Processes not tools
< Next Topic | Back to topic list | Previous Topic >
Posted by Alexander Deliyannis
Sep 27, 2018 at 08:42 PM
@ Pixelpunker: Thank you for the books (I’ve read the Organised Mind but the others were unknown to me) and thank you for starting a very interesting thread—albeit in what seemed like a rather provocative way.
@ J J Weimer: Thank you for helping me read through the lines of the original post.
@ All: Thanks for this fascinating discussion, which is indicative of the amazing value delivered by this forum. It’s also great to see so many new contributors.
Pixelpunker wrote:
>The book title was Keine Zeit? by Regula Schräder-Naef. Publisher was Beltz.
Posted by Alexander Deliyannis
Sep 27, 2018 at 08:47 PM
Amazing, thank you!

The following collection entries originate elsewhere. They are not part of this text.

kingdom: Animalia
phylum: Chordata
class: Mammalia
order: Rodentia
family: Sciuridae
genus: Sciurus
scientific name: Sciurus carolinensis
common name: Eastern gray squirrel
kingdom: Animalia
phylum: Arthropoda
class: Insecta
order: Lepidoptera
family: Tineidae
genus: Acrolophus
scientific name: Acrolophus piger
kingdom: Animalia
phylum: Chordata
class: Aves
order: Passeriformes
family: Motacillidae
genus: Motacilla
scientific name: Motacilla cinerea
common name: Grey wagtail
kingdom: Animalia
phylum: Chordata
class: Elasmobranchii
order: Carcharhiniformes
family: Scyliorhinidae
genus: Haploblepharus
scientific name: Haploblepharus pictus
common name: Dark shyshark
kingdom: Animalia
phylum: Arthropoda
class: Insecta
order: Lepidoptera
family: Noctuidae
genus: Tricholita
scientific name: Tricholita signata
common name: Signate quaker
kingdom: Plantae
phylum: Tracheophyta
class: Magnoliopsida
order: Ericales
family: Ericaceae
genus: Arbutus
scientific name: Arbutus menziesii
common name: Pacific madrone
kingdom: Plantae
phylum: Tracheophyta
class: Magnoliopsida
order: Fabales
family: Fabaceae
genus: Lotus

I wonder what further research has found out seven years after…
Amontillado wrote:
>I wonder if this is related to the doorway effect, which has a profound
>effect on my focus -
>https://www.scientificamerican.com/article/why-walking-through-doorway-makes-you-forget/
Posted by Ruud Hein
Oct 6, 2018 at 11:24 AM
1a) Mainstream is certainly a big help, but what delivers the biggest ROI for me is consistency.
I learned that through my, sometimes (en)forced, use of Evernote as a database for my personal life. I started using Evernote in 2005, entering little log/journal/diary style tidbits of information, as well as answers to questions like “who is”, “where is”, “when is”, “when was”, etc.
Several times I’ve wanted to use another program for this, but the way Evernote exported its information, and the way other programs could use that information, was never satisfactory. It’s only much later that Evernote is so popular, programs like OneNote have an importer for it.
As a result I’m now using Evernote since 13 years, longer than any other service, and probably software.
The resulting treasure trove is consequently 13 years of information located in one place; not scattered or restarted over a number of computer programs.
The value of that is that I know where my (personal) information is. There is no searching for the place to search; it’s going to be in Evernote.
The value of Evernote came from keeping on using it, keep adding information—not necessarily from the program itself.
1b) Now for the mainstream part, that is certainly helping by now. If I want to switch to something else, that switch is easier these days. And a service like Evernote is so big and popular now that if it ever were to go under, tens of services and tools would offer a myriad of ways to export and import information, or just build an interface on top of your existing local Evernote database.
1c) Of course you can’t always know ahead what will go and stay mainstream. What I look for when I try a tool like Everdo is “can I get my data out and how?” I can program in PHP and using PHP Desktop (Chrome + local server + PHP all in one) https://github.com/cztomczak/phpdesktop I can write tools to manipulate that data and transform it.
3) I think I get the spirit in which you write this. It’s of course more balanced than that. I’ve read books that should have been a blog post, and blog posts that should be expanded and explained in a book.
What you describe makes me recall Merlin Mann’s post about productivy pr0n http://www.43folders.com/2008/09/08/four-years where he writes, among other things;
> Thus, in time, phrases like “life hacks” and “GTD” became associated with
> everything from printing your own graph paper, to taking a nap, to making
> a living by pinching off lists of links to lists of links to Firefox
> extensions that help you use Facebook to more efficiently pretend to like
> people whom you’ve never met.
Those kind of blogs still exist and you can waste your life reading them—just as you can waste your life reading one “how to” book after another, of course.
One of the filters I use most these days is “pull” versus “push”: I find pages because I look for specific information. That information may end up in my system. If I just subscribe (“push”), I run the risk of adding Just In Case information
4) I love the cloud. That love started with Evernote: the golden copy is what’s on my hard disk, a synced version is always available elsewhere. My first reinstalls of Windows where I had to get back to Evernote and Gmail where an eye opener.
The cloud makes devices disposable; if something happens, it’s not the end of your digital stuff. Although I perform local backups, I’ve saved myself more often with a cloud restore than with a backup.
5) It’s definitely about the/your process. I like what you say about over-keep.
When it comes to pure “how to” information, or sometimes a reference on who said what, my process is that I bullet list (in the most excellent and delicious Dynalist, in my case) the steps or information. Writing it out myself, condensing the information in immediately reusable steps, works so much better for me than simply clipping a page.